Comment sont nés les divers types de pâtes ?

La pâte est très plastique, et cela permet toutes les formes lors de la fabrication. Cela a été le cas dès le début. Au XVIIe siècle, on voit peu ou prou se fixer des formes qui sont encore les plus utilisées aujourd’hui. C’est à cette époque qu’apparaissent sous ce nom les spaghetti et qu’ils se différencient des vermicelli, dont la dénomination est sensiblement plus ancienne. A cette époque, les pâtes commencent à être mangées par tous, mais elles gardent l’image d’un produit de luxe. A Naples, au XVIe siècle, en cas de risque de famine, il était interdit d’utiliser la farine pour faire des pâtes et elle devait servir exclusivement à la fabrication du pain. Les pâtes se sont ensuite diffusées peu à peu à ­toute la société.

La pâte est-elle un symbole de l'"italianité" ?

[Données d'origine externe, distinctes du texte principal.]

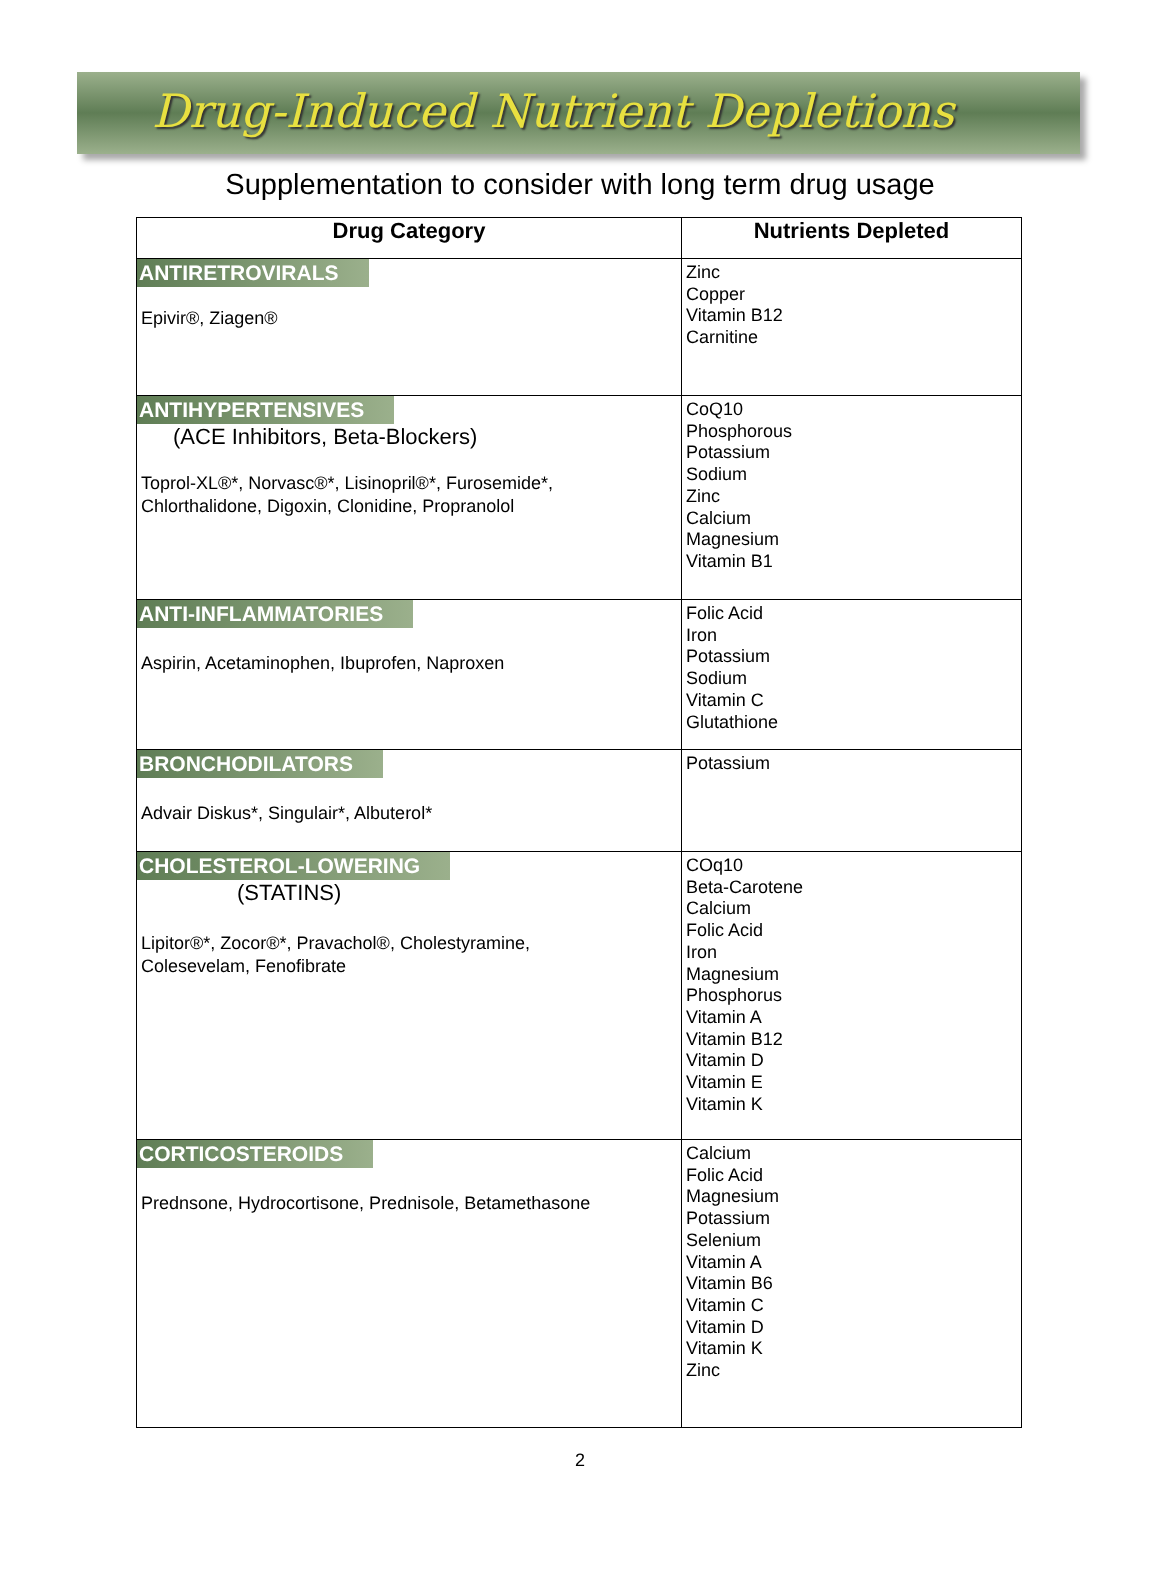Drug-Induced Nutrient Depletions
Supplementation to consider with long term drug usage
| Drug Category | Nutrients Depleted |
| --- | --- |
| ANTIRETROVIRALS Epivir®, Ziagen® | Zinc Copper Vitamin B12 Carnitine |
| ANTIHYPERTENSIVES (ACE Inhibitors, Beta-Blockers) Toprol-XL®*, Norvasc®*, Lisinopril®*, Furosemide*, Chlorthalidone, Digoxin, Clonidine, Propranolol | CoQ10 Phosphorous Potassium Sodium Zinc Calcium Magnesium Vitamin B1 |
| ANTI-INFLAMMATORIES Aspirin, Acetaminophen, Ibuprofen, Naproxen | Folic Acid Iron Potassium Sodium Vitamin C Glutathione |
| BRONCHODILATORS Advair Diskus*, Singulair*, Albuterol* | Potassium |
| CHOLESTEROL-LOWERING (STATINS) Lipitor®*, Zocor®*, Pravachol®, Cholestyramine, Colesevelam, Fenofibrate | COq10 Beta-Carotene Calcium Folic Acid Iron Magnesium Phosphorus Vitamin A Vitamin B12 Vitamin D Vitamin E Vitamin K |
| CORTICOSTEROIDS Prednsone, Hydrocortisone, Prednisole, Betamethasone | Calcium Folic Acid Magnesium Potassium Selenium Vitamin A Vitamin B6 Vitamin C Vitamin D Vitamin K Zinc |
2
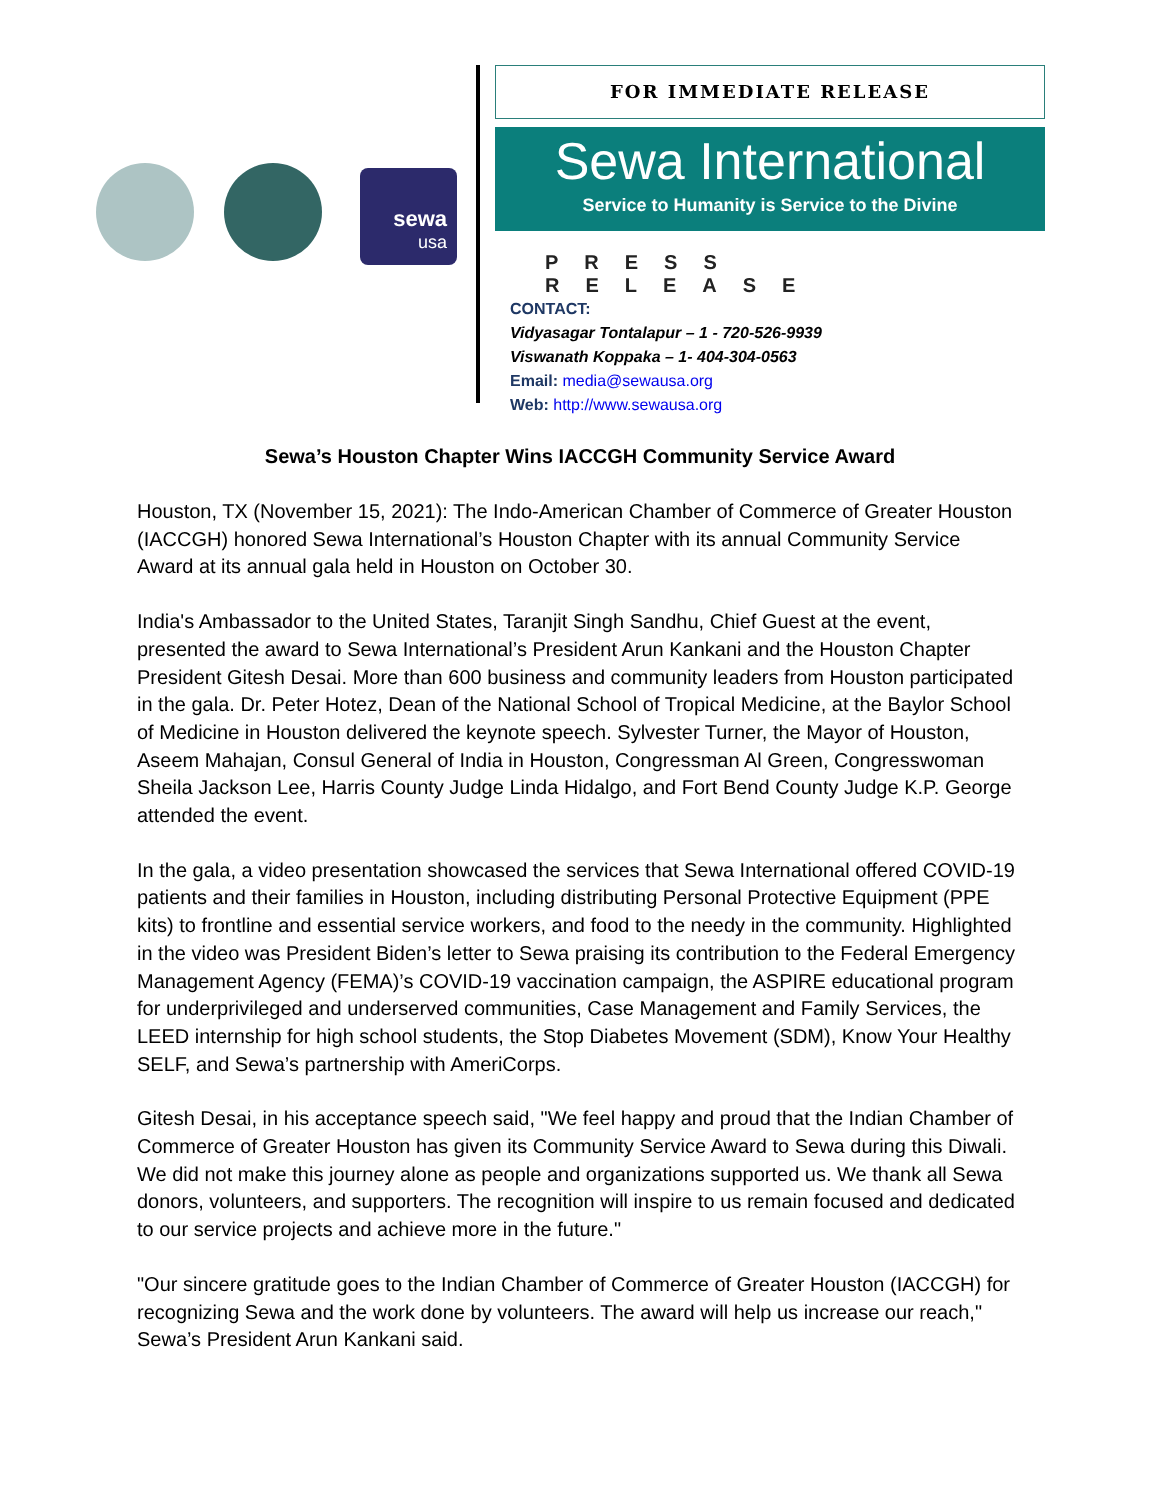sewa
usa
FOR IMMEDIATE RELEASE
Sewa International
Service to Humanity is Service to the Divine
PRESS RELEASE
CONTACT:
Vidyasagar Tontalapur – 1 - 720-526-9939
Viswanath Koppaka – 1- 404-304-0563
Email: media@sewausa.org
Web: http://www.sewausa.org
Sewa’s Houston Chapter Wins IACCGH Community Service Award
Houston, TX (November 15, 2021): The Indo-American Chamber of Commerce of Greater Houston (IACCGH) honored Sewa International’s Houston Chapter with its annual Community Service Award at its annual gala held in Houston on October 30.
India's Ambassador to the United States, Taranjit Singh Sandhu, Chief Guest at the event, presented the award to Sewa International’s President Arun Kankani and the Houston Chapter President Gitesh Desai. More than 600 business and community leaders from Houston participated in the gala. Dr. Peter Hotez, Dean of the National School of Tropical Medicine, at the Baylor School of Medicine in Houston delivered the keynote speech. Sylvester Turner, the Mayor of Houston, Aseem Mahajan, Consul General of India in Houston, Congressman Al Green, Congresswoman Sheila Jackson Lee, Harris County Judge Linda Hidalgo, and Fort Bend County Judge K.P. George attended the event.
In the gala, a video presentation showcased the services that Sewa International offered COVID-19 patients and their families in Houston, including distributing Personal Protective Equipment (PPE kits) to frontline and essential service workers, and food to the needy in the community. Highlighted in the video was President Biden’s letter to Sewa praising its contribution to the Federal Emergency Management Agency (FEMA)’s COVID-19 vaccination campaign, the ASPIRE educational program for underprivileged and underserved communities, Case Management and Family Services, the LEED internship for high school students, the Stop Diabetes Movement (SDM), Know Your Healthy SELF, and Sewa’s partnership with AmeriCorps.
Gitesh Desai, in his acceptance speech said, "We feel happy and proud that the Indian Chamber of Commerce of Greater Houston has given its Community Service Award to Sewa during this Diwali. We did not make this journey alone as people and organizations supported us. We thank all Sewa donors, volunteers, and supporters. The recognition will inspire to us remain focused and dedicated to our service projects and achieve more in the future."
"Our sincere gratitude goes to the Indian Chamber of Commerce of Greater Houston (IACCGH) for recognizing Sewa and the work done by volunteers. The award will help us increase our reach," Sewa’s President Arun Kankani said.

Elle représente un incontestable marqueur de l’identité nationale. L’Italie est le lieu où on en mange le plus, depuis le plus longtemps, et où les recettes autour des pâtes sont les plus nombreuses. Mais les pâtes n’y sont pas nées. Cela montre d’ailleurs bien que l’identité n’est pas liée à l’origine, mais qu’elle se constitue par apports successifs. En outre, il subsiste en Italie, notamment dans le Nord, une forte tradition du risotto et de la soupe. Il n’en reste pas moins que dans le processus de l’unité nationale et du Risorgimento, les pâtes sont devenues comme une métaphore de l’ensemble de la nation, alors qu’auparavant, elles ne symbolisaient que le sud du pays.